Great school
Very tough to get into. Have not met one liberty grad who was not successful. |
Huh? The school has unimpressive academic rankings. It's only "tough to get into" because most prospective students won't go along with the strict dress code and dry campus guidelines and they won't accept you if you refuse. Does anyone get rejected from their online program? I doubt it. |
It's an embarrassment. |
While Liberty gained its reputation as a religious university the leadership has taken a page from shady for-profits. it has vastly expanded its enrollment fueled by online offerings.
Here is the link to ED's profile with its fall 2016 enrollment stats: https://nces.ed.gov/collegenavigator/?q=liberty+university&s=all&id=232557 71% of undergraduates at Liberty are enrolled online exclusively and another 14% in a mix of online and in-person classes. Among graduate students 95% are enrolled online exclusively and 1% are in mixed. Overall Liberty enrolled 47,000 undergraduates and 28,700 graduate students. They admit pretty much anyone who is willing to enroll. |
No, it is not prestigious in the outside world. However, if you are from that community and intend to stay in the community, it is no big deal.

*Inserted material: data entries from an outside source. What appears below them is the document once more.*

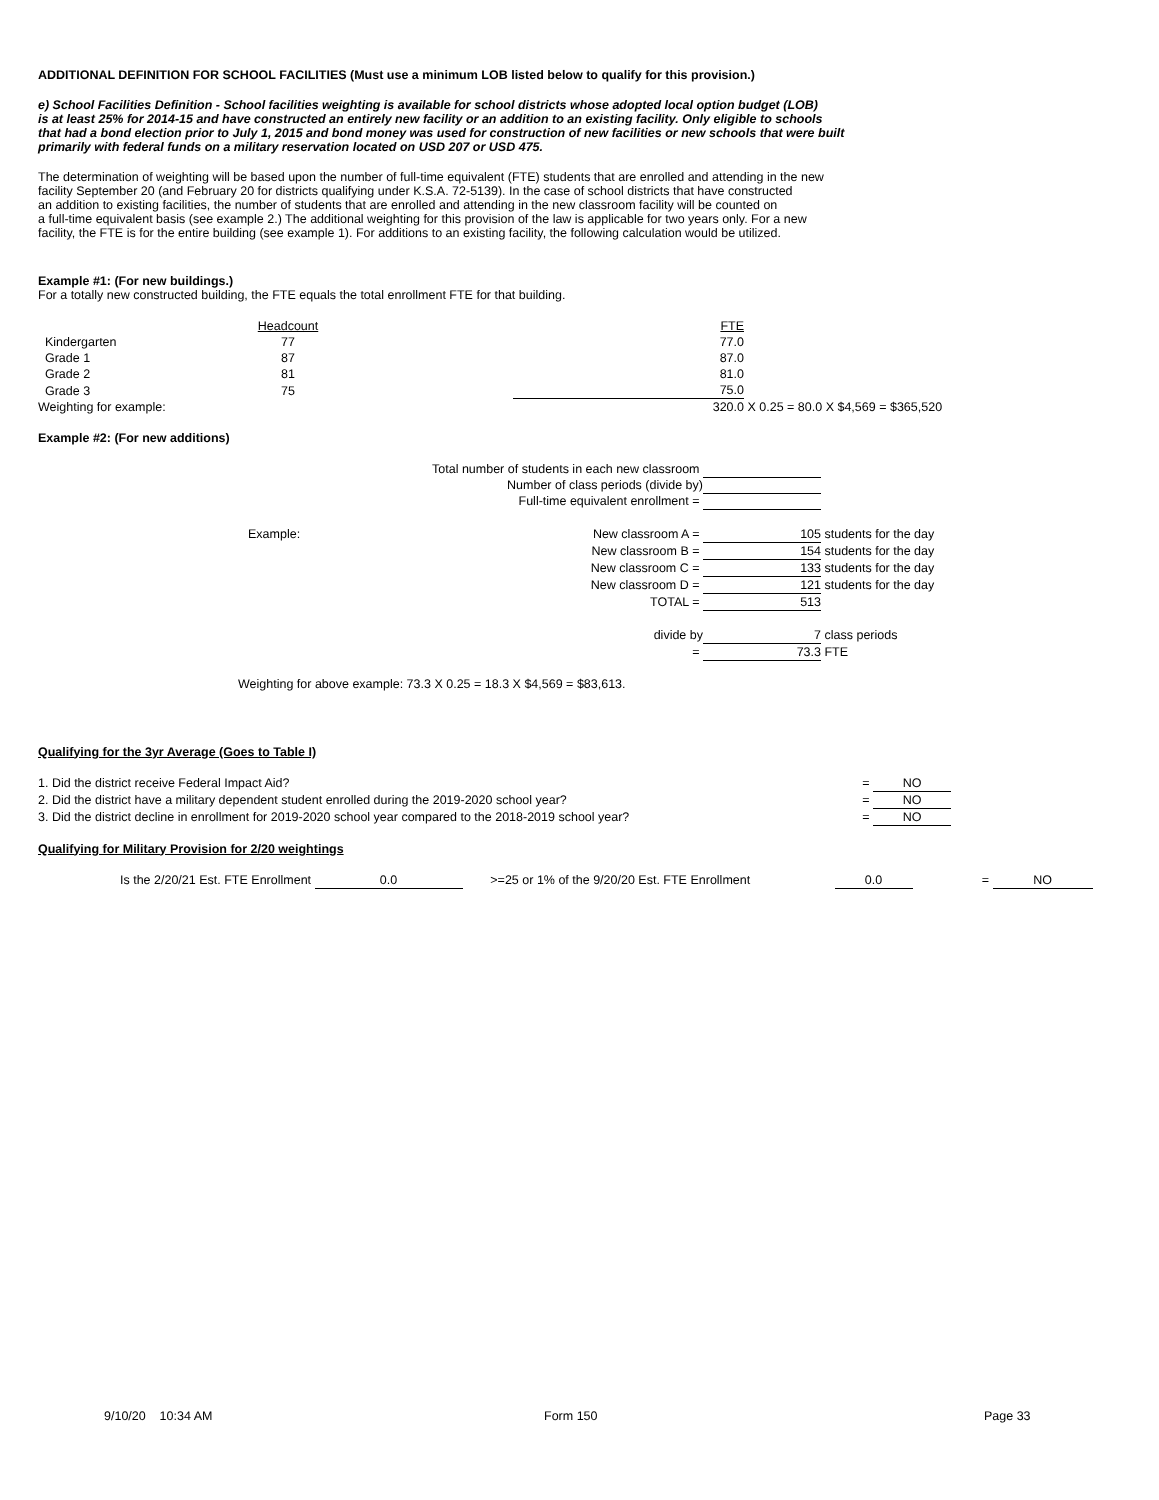ADDITIONAL DEFINITION FOR SCHOOL FACILITIES (Must use a minimum LOB listed below to qualify for this provision.)
e) School Facilities Definition - School facilities weighting is available for school districts whose adopted local option budget (LOB)
is at least 25% for 2014-15 and have constructed an entirely new facility or an addition to an existing facility. Only eligible to schools
that had a bond election prior to July 1, 2015 and bond money was used for construction of new facilities or new schools that were built
primarily with federal funds on a military reservation located on USD 207 or USD 475.
The determination of weighting will be based upon the number of full-time equivalent (FTE) students that are enrolled and attending in the new
facility September 20 (and February 20 for districts qualifying under K.S.A. 72-5139). In the case of school districts that have constructed
an addition to existing facilities, the number of students that are enrolled and attending in the new classroom facility will be counted on
a full-time equivalent basis (see example 2.) The additional weighting for this provision of the law is applicable for two years only. For a new
facility, the FTE is for the entire building (see example 1). For additions to an existing facility, the following calculation would be utilized.
Example #1: (For new buildings.)
For a totally new constructed building, the FTE equals the total enrollment FTE for that building.
| | Headcount | | FTE | |
| Kindergarten | 77 | | 77.0 | |
| Grade 1 | 87 | | 87.0 | |
| Grade 2 | 81 | | 81.0 | |
| Grade 3 | 75 | | 75.0 | |
| Weighting for example: | | | 320.0 | X 0.25 = 80.0 X $4,569 = $365,520 |
Example #2: (For new additions)
| Total number of students in each new classroom | | |
| Number of class periods (divide by) | | |
| Full-time equivalent enrollment = | | |
| | Example: New classroom A = | 105 | students for the day |
| | New classroom B = | 154 | students for the day |
| | New classroom C = | 133 | students for the day |
| | New classroom D = | 121 | students for the day |
| | TOTAL = | 513 | |
| | divide by | 7 | class periods |
| | = | 73.3 | FTE |
Weighting for above example: 73.3 X 0.25 = 18.3 X $4,569 = $83,613.
Qualifying for the 3yr Average (Goes to Table I)
| 1. Did the district receive Federal Impact Aid? | = | NO |
| 2. Did the district have a military dependent student enrolled during the 2019-2020 school year? | = | NO |
| 3. Did the district decline in enrollment for 2019-2020 school year compared to the 2018-2019 school year? | = | NO |
Qualifying for Military Provision for 2/20 weightings
| | Is the 2/20/21 Est. FTE Enrollment | 0.0 | >=25 or 1% of the 9/20/20 Est. FTE Enrollment | 0.0 | = | NO |
| 9/10/20 10:34 AM | Form 150 | Page 33 |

I am astonished by those who say they wouldn't hire based on that alone - maybe because I'm in the federal government and we know that we can't discriminate - but I wouldn't be impressed, either. I already have plenty of bible thumpers in my organization and everyone plays by the "no proselytizing on work time" rules. I also find that graduates from these kinds of institutions tend to have their heads less up their a$$es than the "prestigious" liberal schools, so there is that. |
I think any college is a respected institution it represents higher education, what is not to respect about that. |
Remarkably, after years of trying Liberty seems to have gained some level of respectability. It's just hung around long enough and grown to the point that it has to be acknowledged as an actual college. Although it's still viewed as a joke by many people, especially liberal, urban folks, like the posters on this board. It probably should be viewed like Oral Roberts, BYU, Pepperdine or the hundreds of other religious schools in this country. But it's connections to the Falwell family and far right policies still taints its reputation and limits the options of its graduates. |
Come on. Liberty is not even close to the same class as these schools. |
A Liberty diploma will be handy for kids looking to intern with or work for the current administration.
Other than that -- it's going to be a huge liability. I know two kids going there, both lackluster HS students. Liberty makes incoming students commit very early and start paying tuition soon after acceptance (refundable up to a certain point) in order to get them really entrenched with other accepted students, and into their dorm of choice. I'm not going to go so far as to say the school is a cult, but their admissions practices definitely have some radical group acceptance procedures that don't sit well with me at all. |
+1. BYU and Pepperdine teach real science and their admissions process is selective -- if you weren't a good student in HS with extracurricular activities, you aren't getting in. |
No to all of your questions, OP. The school is a joke. |
I remember looking at the faculty in one department a few years ago and almost every staff member had their degree from Liberty. A few came from other evangelical schools.
Some of the majors are unusual. They have people going there for four years to be trained in things the VoTec schools can teach in a year or two. http://www.liberty.edu/index.cfm?PID=6908 |
A huge joke, and anyone who tells you otherwise is showing their agenda. |
I don't agree with putting it on the same level as BYU and Pepperdine, but I do agree that people (at least in polite conversation) seem to treat it with more seriousness around where I live (NoVa). The main kids around here that end up going to Liberty are either athletic recruits or Christians who attended bible or very evangelical churches. Another random thing - one of the kids from Duck Dynasty and his wife attended Liberty. Not sure what that says about the school. |
I would say no to all of OPs questions, but: LU is indeed accredited by the major southern accreditation agency (and other, specific orgs like the ABA) and I would hire someone from LU... but not for every job. I'd hire someone for, say, a development job or an admin job... but not a job for which I need analytical skills or scientific knowledge.